Stage 1 | Subject outline | Version control

Outdoor Education Stage 1
Subject outline

Version 1.0
For teaching in 2021.  Accredited in August 2019 for teaching at Stage 1 from 2020.

Stage 1 | Subject outline | Learning Framework | Focus Area 1: Environment and conservation

Focus Area 1: Environment and conservation

Learning experiences in nature shape students’ understanding of environmental systems and issues, and enhance their decision-making about conservation and sustainability. Through the study of a natural environment, students understand ecosystems and the impacts of human actions and decisions on the natural environment. They evaluate and challenge the concept of a natural environment and compare the relative naturalness of different locations.

Students develop their understanding of a range of different perspectives on the natural environment, e.g. Indigenous, Western, scientific, economic, recreational, and aesthetic, and use this understanding to analyse human interactions with the natural environment. They investigate strategies that positively contribute to conservation and sustainability.

Students transfer their understanding and appreciation of natural environments in local areas through practical opportunities to interact with the environment, and consider appropriate actions and strategies that support conservation and sustainability, and minimise human impacts.

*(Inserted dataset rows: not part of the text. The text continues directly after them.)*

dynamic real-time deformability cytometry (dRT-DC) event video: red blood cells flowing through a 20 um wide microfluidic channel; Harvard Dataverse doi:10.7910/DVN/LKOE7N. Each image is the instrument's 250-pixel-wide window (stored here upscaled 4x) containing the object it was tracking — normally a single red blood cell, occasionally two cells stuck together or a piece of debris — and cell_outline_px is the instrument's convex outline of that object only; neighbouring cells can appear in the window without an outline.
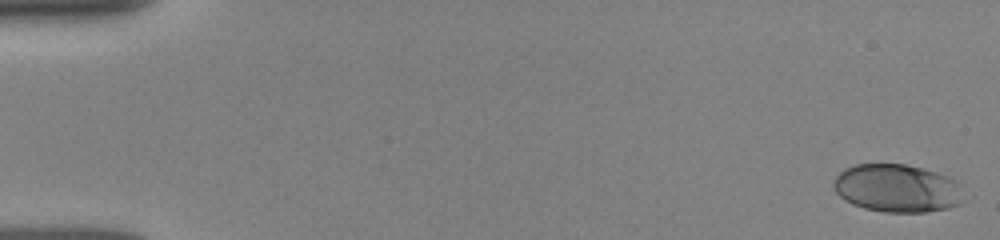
{"species": "human", "species_latin": "Homo sapiens", "temperature_condition": "room temperature", "stored_images_in_passage": 39, "camera_frame_rate_fps": 3000, "um_per_image_px": 0.085, "donor": {"sex": "female"}, "frame": {"image": 1, "passage_image": 1, "time_ms": 0.0, "image_size_px": [1000, 240], "cell_outline_px": [[960, 204], [948, 208], [928, 212], [884, 212], [864, 208], [852, 204], [844, 200], [832, 188], [832, 180], [844, 168], [856, 164], [904, 164], [924, 168], [948, 176], [956, 180], [960, 184]], "centroid_in_image_um": [76.21, 16.0], "position_along_channel_um": 8.8, "area_um2": 36.59}}
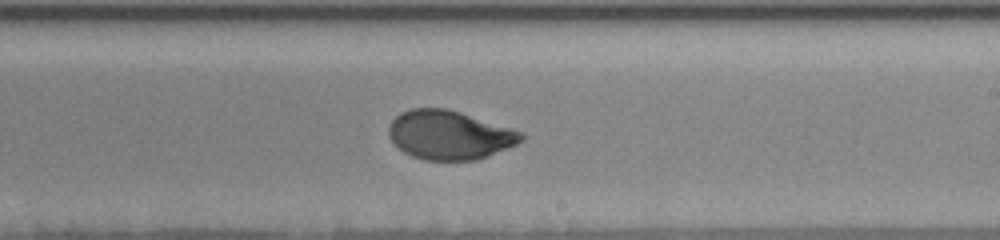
{"frame": {"image": 2, "passage_image": 21, "time_ms": 6.667, "image_size_px": [1000, 240], "cell_outline_px": [[524, 140], [508, 148], [488, 156], [476, 160], [424, 160], [412, 156], [404, 152], [388, 136], [388, 124], [400, 112], [408, 108], [444, 108], [460, 112], [524, 132]], "centroid_in_image_um": [38.2, 11.47], "position_along_channel_um": 250.8, "area_um2": 37.86}}
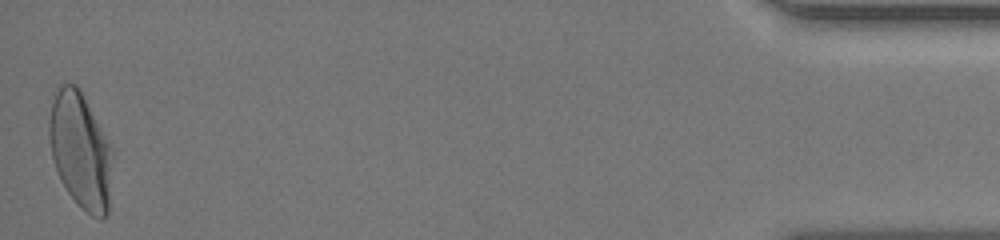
{"frame": {"image": 3, "passage_image": 39, "time_ms": 12.667, "image_size_px": [1000, 240], "cell_outline_px": [[112, 152], [108, 212], [100, 220], [92, 216], [80, 208], [68, 192], [60, 180], [52, 156], [48, 136], [48, 120], [56, 88], [60, 84], [76, 84], [80, 88], [112, 144]], "centroid_in_image_um": [6.84, 12.76], "position_along_channel_um": 428.4, "area_um2": 43.23}, "authors_computed_cell_mechanics": {"area_um2": 38.148, "velocity_mm_per_s": 3.9195, "shape_relaxation_time_tau1_ms": 3.492, "shape_relaxation_time_tau2_ms": null, "deformation_change_tau1": 0.1631, "deformation_change_tau2": null}}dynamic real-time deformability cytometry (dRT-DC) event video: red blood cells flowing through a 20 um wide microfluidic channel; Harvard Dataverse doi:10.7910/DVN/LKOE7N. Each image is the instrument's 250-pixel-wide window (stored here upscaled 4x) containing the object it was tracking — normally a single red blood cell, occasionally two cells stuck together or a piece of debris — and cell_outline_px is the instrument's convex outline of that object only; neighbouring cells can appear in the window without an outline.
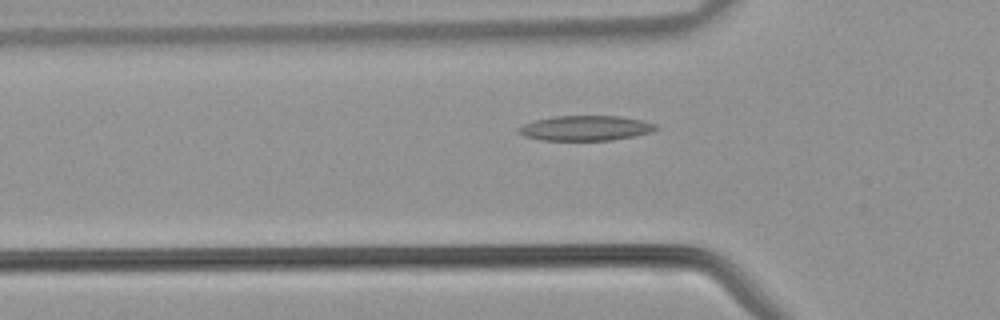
{"species": "common noctule bat (a hibernating species)", "species_latin": "Nyctalus noctula", "temperature_condition": "warm", "stored_images_in_passage": 32, "camera_frame_rate_fps": 3000, "um_per_image_px": 0.085, "animal": {"sex": "male", "body_mass_g": 21.5, "forearm_length_mm": 52.0}, "frame": {"image": 1, "passage_image": 4, "time_ms": 1.0, "image_size_px": [1000, 320], "cell_outline_px": [[660, 128], [652, 132], [612, 140], [540, 140], [524, 136], [516, 132], [516, 128], [524, 124], [536, 120], [556, 116], [620, 116], [660, 124]], "centroid_in_image_um": [49.79, 10.89], "position_along_channel_um": 76.0, "area_um2": 20.11}}
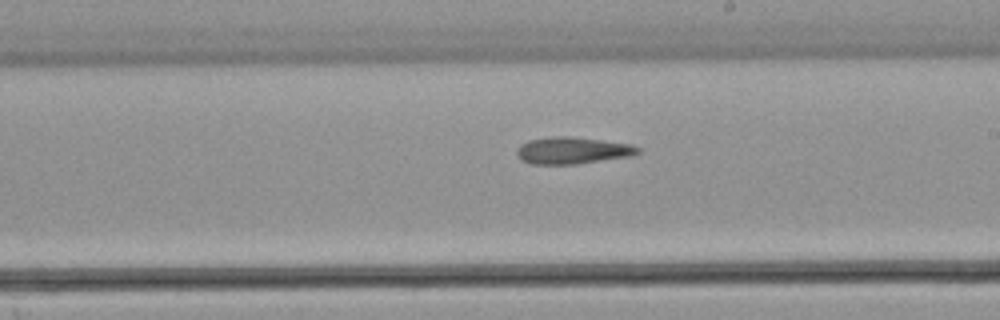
{"frame": {"image": 2, "passage_image": 14, "time_ms": 4.333, "image_size_px": [1000, 320], "cell_outline_px": [[640, 152], [632, 156], [576, 164], [532, 164], [520, 160], [516, 152], [520, 144], [528, 140], [552, 136], [568, 136], [632, 144], [640, 148]], "centroid_in_image_um": [48.65, 12.79], "position_along_channel_um": 240.3, "area_um2": 19.02}}
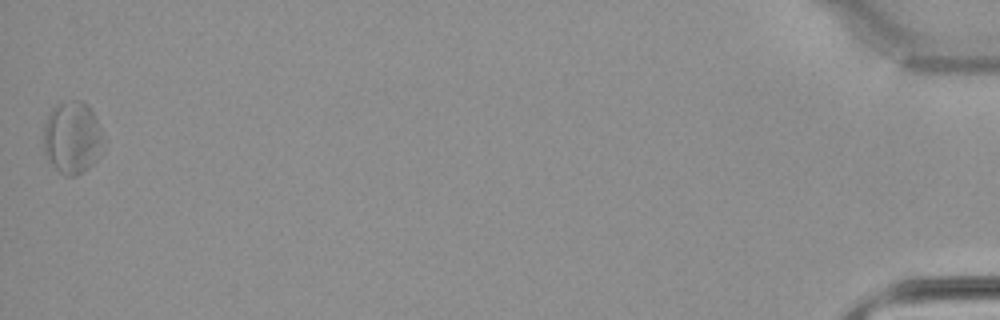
{"frame": {"image": 3, "passage_image": 32, "time_ms": 10.333, "image_size_px": [1000, 320], "cell_outline_px": [[104, 148], [100, 156], [84, 172], [76, 176], [64, 176], [52, 164], [44, 152], [44, 124], [52, 108], [56, 104], [68, 100], [80, 100], [88, 104], [104, 136]], "centroid_in_image_um": [6.17, 11.7], "position_along_channel_um": 429.0, "area_um2": 25.49}}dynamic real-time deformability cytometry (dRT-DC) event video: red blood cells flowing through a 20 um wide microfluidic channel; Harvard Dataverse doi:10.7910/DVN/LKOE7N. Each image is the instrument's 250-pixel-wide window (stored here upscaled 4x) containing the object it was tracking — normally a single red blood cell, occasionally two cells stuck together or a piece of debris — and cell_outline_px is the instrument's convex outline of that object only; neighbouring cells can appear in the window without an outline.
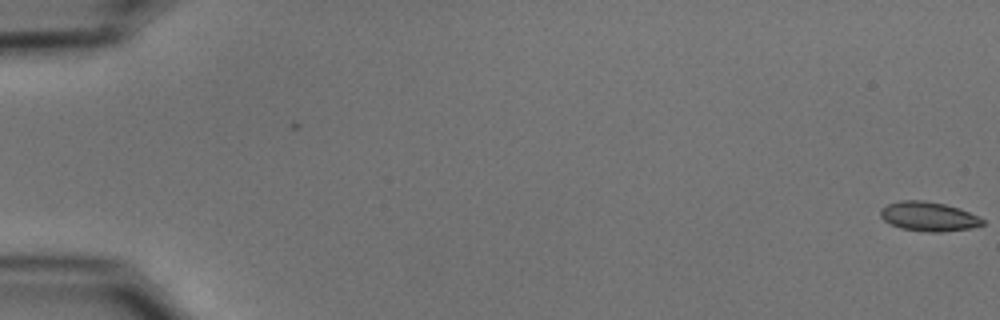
{"species": "common noctule bat (a hibernating species)", "species_latin": "Nyctalus noctula", "temperature_condition": "cold", "stored_images_in_passage": 56, "camera_frame_rate_fps": 3000, "um_per_image_px": 0.085, "animal": {"sex": "male", "body_mass_g": 15.6}, "frame": {"image": 1, "passage_image": 1, "time_ms": 0.0, "image_size_px": [1000, 320], "cell_outline_px": [[984, 224], [972, 228], [940, 232], [928, 232], [900, 228], [884, 220], [880, 216], [880, 208], [888, 204], [900, 200], [924, 200], [944, 204], [960, 208], [980, 216], [984, 220]], "centroid_in_image_um": [78.95, 18.39], "position_along_channel_um": 6.1, "area_um2": 17.57}}
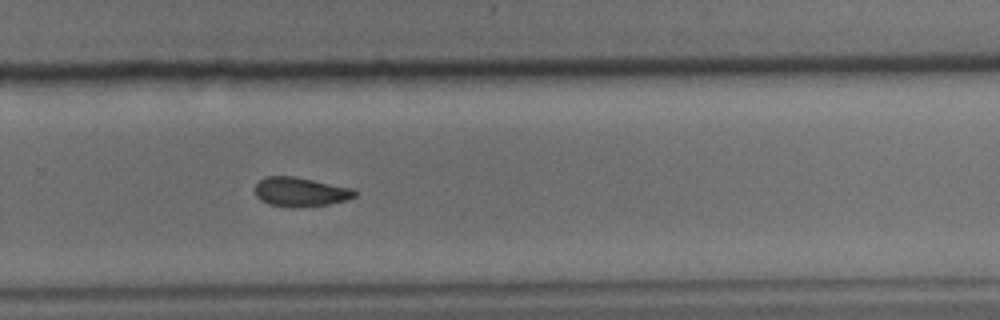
{"frame": {"image": 2, "passage_image": 38, "time_ms": 12.333, "image_size_px": [1000, 320], "cell_outline_px": [[356, 196], [348, 200], [328, 204], [292, 208], [268, 204], [260, 200], [256, 196], [256, 184], [264, 176], [292, 176], [352, 188], [356, 192]], "centroid_in_image_um": [25.52, 16.32], "position_along_channel_um": 304.3, "area_um2": 16.94}}
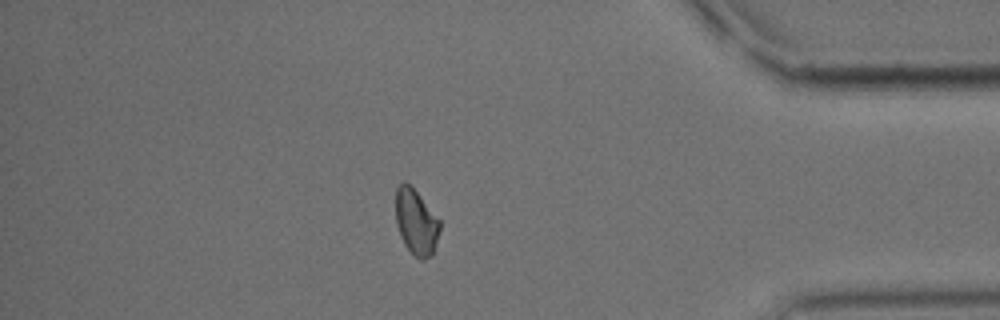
{"frame": {"image": 3, "passage_image": 48, "time_ms": 15.667, "image_size_px": [1000, 320], "cell_outline_px": [[440, 228], [432, 256], [424, 260], [420, 260], [404, 244], [400, 236], [396, 224], [396, 188], [404, 180], [416, 192], [440, 220]], "centroid_in_image_um": [35.36, 18.89], "position_along_channel_um": 399.8, "area_um2": 16.65}}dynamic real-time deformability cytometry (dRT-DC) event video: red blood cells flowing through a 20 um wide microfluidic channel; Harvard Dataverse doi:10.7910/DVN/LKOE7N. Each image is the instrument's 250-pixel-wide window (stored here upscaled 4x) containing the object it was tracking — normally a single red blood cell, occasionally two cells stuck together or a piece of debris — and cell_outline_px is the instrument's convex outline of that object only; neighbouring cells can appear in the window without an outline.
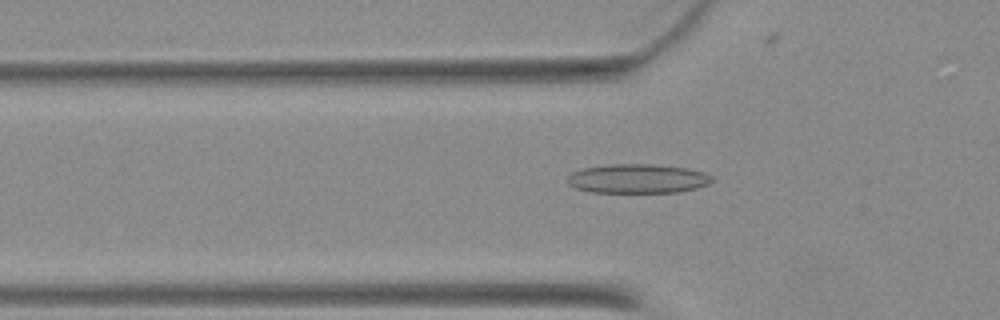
{"species": "Egyptian fruit bat (a non-hibernating species)", "species_latin": "Rousettus aegyptiacus", "temperature_condition": "warm", "stored_images_in_passage": 25, "camera_frame_rate_fps": 3000, "um_per_image_px": 0.085, "animal": {"sex": "female"}, "frame": {"image": 1, "passage_image": 5, "time_ms": 1.333, "image_size_px": [1000, 320], "cell_outline_px": [[712, 180], [708, 184], [696, 188], [676, 192], [592, 192], [576, 188], [568, 184], [568, 176], [572, 172], [584, 168], [612, 164], [656, 164], [688, 168], [712, 176]], "centroid_in_image_um": [54.19, 15.18], "position_along_channel_um": 71.6, "area_um2": 24.39}}
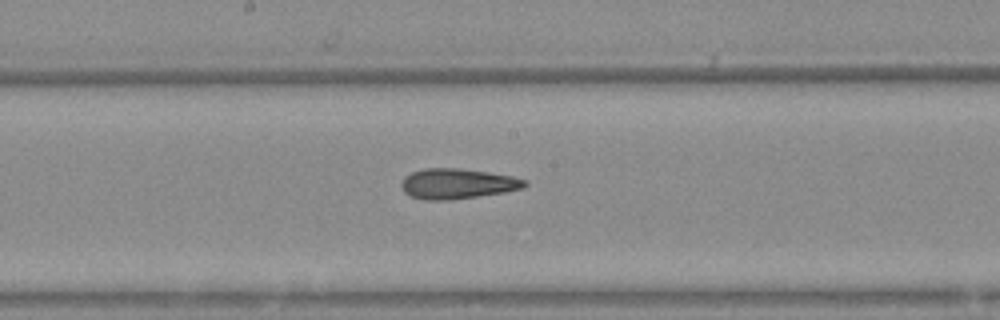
{"frame": {"image": 2, "passage_image": 15, "time_ms": 4.667, "image_size_px": [1000, 320], "cell_outline_px": [[528, 184], [524, 188], [504, 192], [448, 200], [424, 200], [412, 196], [404, 192], [400, 184], [404, 176], [412, 172], [424, 168], [460, 168], [488, 172], [512, 176], [528, 180]], "centroid_in_image_um": [38.88, 15.6], "position_along_channel_um": 209.3, "area_um2": 21.79}}
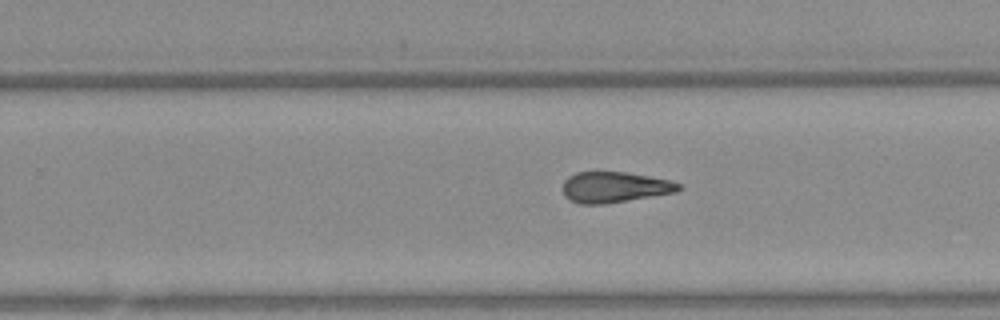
{"frame": {"image": 3, "passage_image": 20, "time_ms": 6.333, "image_size_px": [1000, 320], "cell_outline_px": [[680, 188], [676, 192], [604, 204], [580, 204], [564, 196], [564, 180], [568, 176], [576, 172], [628, 172], [668, 180], [680, 184]], "centroid_in_image_um": [52.21, 15.9], "position_along_channel_um": 277.6, "area_um2": 20.52}}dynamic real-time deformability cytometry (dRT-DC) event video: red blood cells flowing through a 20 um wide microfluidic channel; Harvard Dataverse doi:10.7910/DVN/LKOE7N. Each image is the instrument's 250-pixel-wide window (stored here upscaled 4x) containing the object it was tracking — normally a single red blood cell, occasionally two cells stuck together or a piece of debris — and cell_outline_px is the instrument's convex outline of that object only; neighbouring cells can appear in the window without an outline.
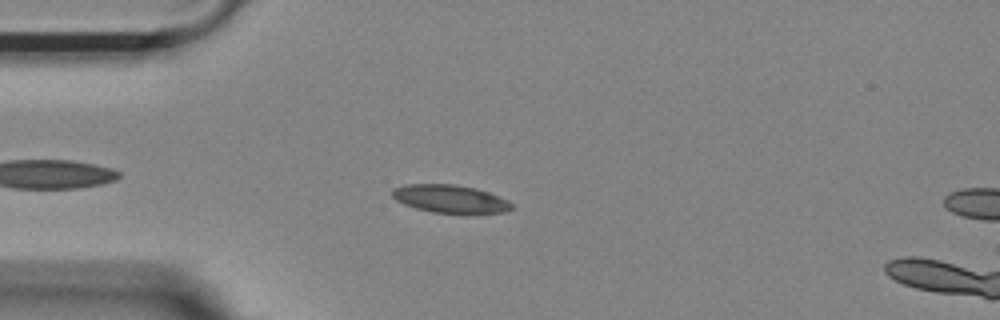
{"species": "Egyptian fruit bat (a non-hibernating species)", "species_latin": "Rousettus aegyptiacus", "temperature_condition": "room temperature", "stored_images_in_passage": 39, "camera_frame_rate_fps": 3000, "um_per_image_px": 0.085, "animal": {"sex": "female"}, "frame": {"image": 1, "passage_image": 7, "time_ms": 2.0, "image_size_px": [1000, 320], "cell_outline_px": [[512, 208], [504, 212], [468, 216], [432, 212], [416, 208], [404, 204], [396, 200], [392, 196], [392, 188], [404, 184], [456, 184], [476, 188], [488, 192], [508, 200], [512, 204]], "centroid_in_image_um": [38.29, 16.94], "position_along_channel_um": 46.7, "area_um2": 20.23}}
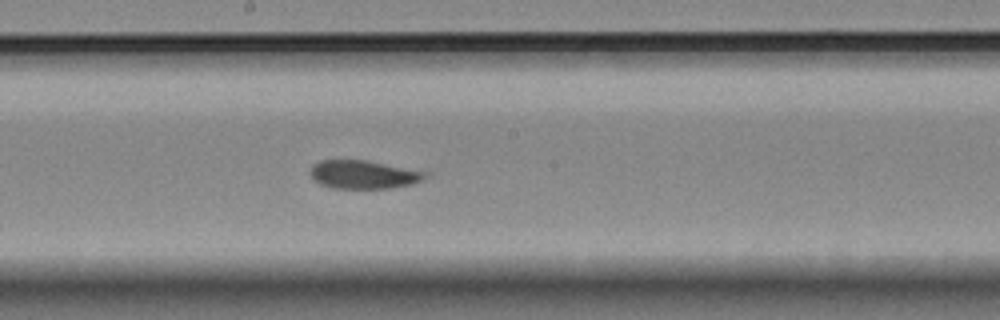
{"frame": {"image": 2, "passage_image": 22, "time_ms": 7.0, "image_size_px": [1000, 320], "cell_outline_px": [[432, 172], [428, 176], [412, 184], [388, 188], [332, 188], [320, 184], [308, 172], [312, 164], [320, 160], [368, 160]], "centroid_in_image_um": [30.93, 14.82], "position_along_channel_um": 217.3, "area_um2": 19.25}}
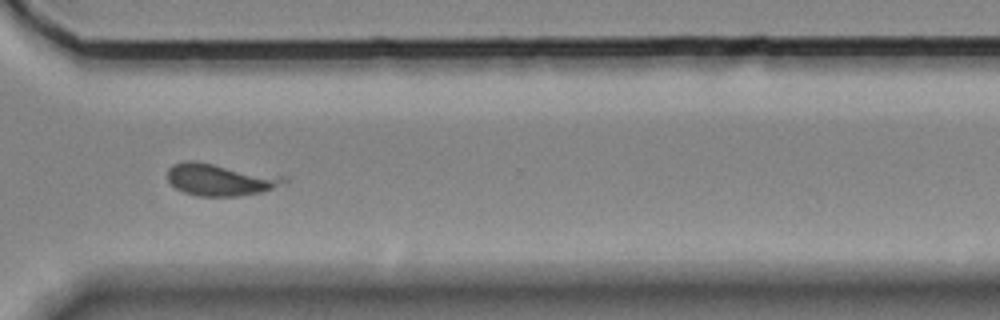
{"frame": {"image": 3, "passage_image": 33, "time_ms": 10.667, "image_size_px": [1000, 320], "cell_outline_px": [[288, 180], [272, 188], [260, 192], [236, 196], [200, 196], [184, 192], [176, 188], [168, 180], [168, 168], [172, 164], [188, 160], [196, 160], [288, 176]], "centroid_in_image_um": [18.72, 15.23], "position_along_channel_um": 351.9, "area_um2": 21.96}, "authors_computed_cell_mechanics": {"area_um2": 20.1144, "velocity_mm_per_s": 3.6737, "shape_relaxation_time_tau1_ms": null, "shape_relaxation_time_tau2_ms": 5.1097, "deformation_change_tau1": null, "deformation_change_tau2": 0.0728}}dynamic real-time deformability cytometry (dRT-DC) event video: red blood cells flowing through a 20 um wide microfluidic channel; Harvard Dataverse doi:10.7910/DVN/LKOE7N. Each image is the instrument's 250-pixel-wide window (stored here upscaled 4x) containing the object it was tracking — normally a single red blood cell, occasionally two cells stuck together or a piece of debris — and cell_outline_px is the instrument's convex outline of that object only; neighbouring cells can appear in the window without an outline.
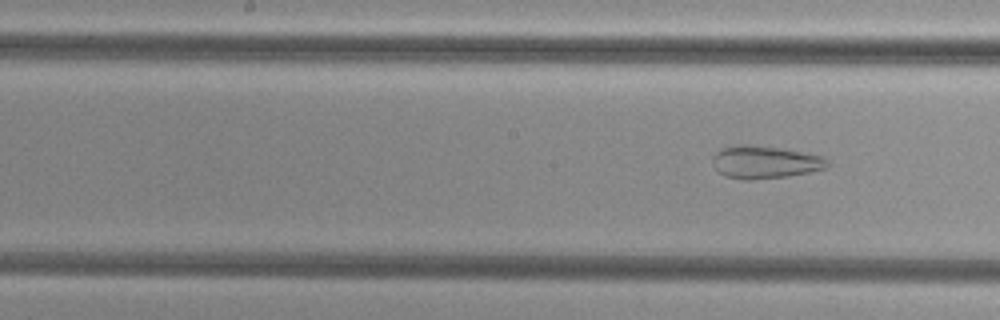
{"species": "common noctule bat (a hibernating species)", "species_latin": "Nyctalus noctula", "temperature_condition": "cold", "stored_images_in_passage": 11, "camera_frame_rate_fps": 3000, "um_per_image_px": 0.085, "animal": {"sex": "female", "body_mass_g": 29.2, "forearm_length_mm": 56.3}, "frame": {"image": 1, "passage_image": 11, "time_ms": 3.333, "image_size_px": [1000, 320], "cell_outline_px": [[832, 164], [824, 168], [808, 172], [788, 176], [752, 180], [744, 180], [724, 176], [716, 168], [712, 160], [712, 156], [716, 152], [732, 144], [748, 144], [776, 148], [824, 156]], "centroid_in_image_um": [65.0, 13.78], "position_along_channel_um": 183.2, "area_um2": 21.79}}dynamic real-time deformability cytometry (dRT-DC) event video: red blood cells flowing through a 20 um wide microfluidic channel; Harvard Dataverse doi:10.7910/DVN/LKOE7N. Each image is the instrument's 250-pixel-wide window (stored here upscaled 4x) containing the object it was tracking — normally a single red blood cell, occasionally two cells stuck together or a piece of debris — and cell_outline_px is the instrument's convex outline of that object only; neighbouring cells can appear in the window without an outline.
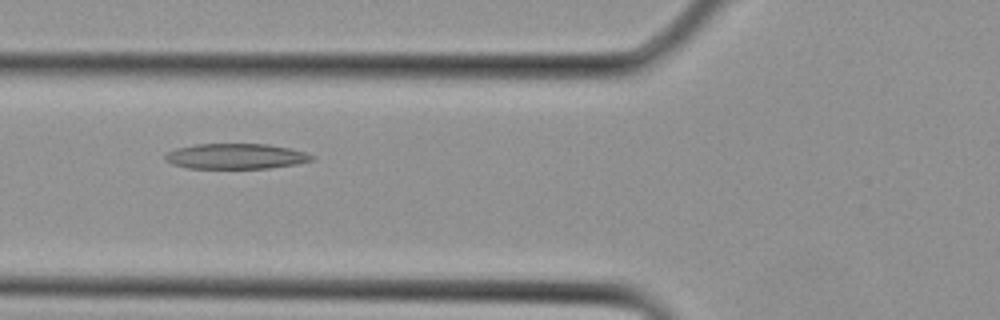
{"species": "Egyptian fruit bat (a non-hibernating species)", "species_latin": "Rousettus aegyptiacus", "temperature_condition": "cold", "stored_images_in_passage": 32, "camera_frame_rate_fps": 3000, "um_per_image_px": 0.085, "animal": {"sex": "female"}, "frame": {"image": 1, "passage_image": 12, "time_ms": 3.667, "image_size_px": [1000, 320], "cell_outline_px": [[316, 160], [296, 164], [268, 168], [188, 168], [172, 164], [164, 160], [164, 156], [168, 152], [176, 148], [196, 144], [268, 144], [288, 148], [304, 152], [316, 156]], "centroid_in_image_um": [20.06, 13.28], "position_along_channel_um": 105.7, "area_um2": 21.73}}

Suggested learning activities

The following learning activities are suggestions only. Teachers may select suitable activities from this list, adapt these activities, or design their own:

  • use a natural history approach (observation, investigation, recording, interpretation, and evaluation) to investigate the impacts on an ecosystem
  • investigate the elements of an environmental system through interaction with the environment
  • observe, record, and analyse data to evaluate the ecological health of an area
  • explore sustainability strategies and land management from a perspective (e.g. Indigenous, Western, scientific, economic, recreational, and aesthetic)
  • observe and record evidence of the impact of outdoor activities on ecosystems
  • collect evidence to evaluate the success of management plans for a specified area
  • make recommendations and develop solutions to promote the conservation and sustainability of a natural environment in a local or global location
  • consider ethical decisions about the interaction of people and a wilderness area.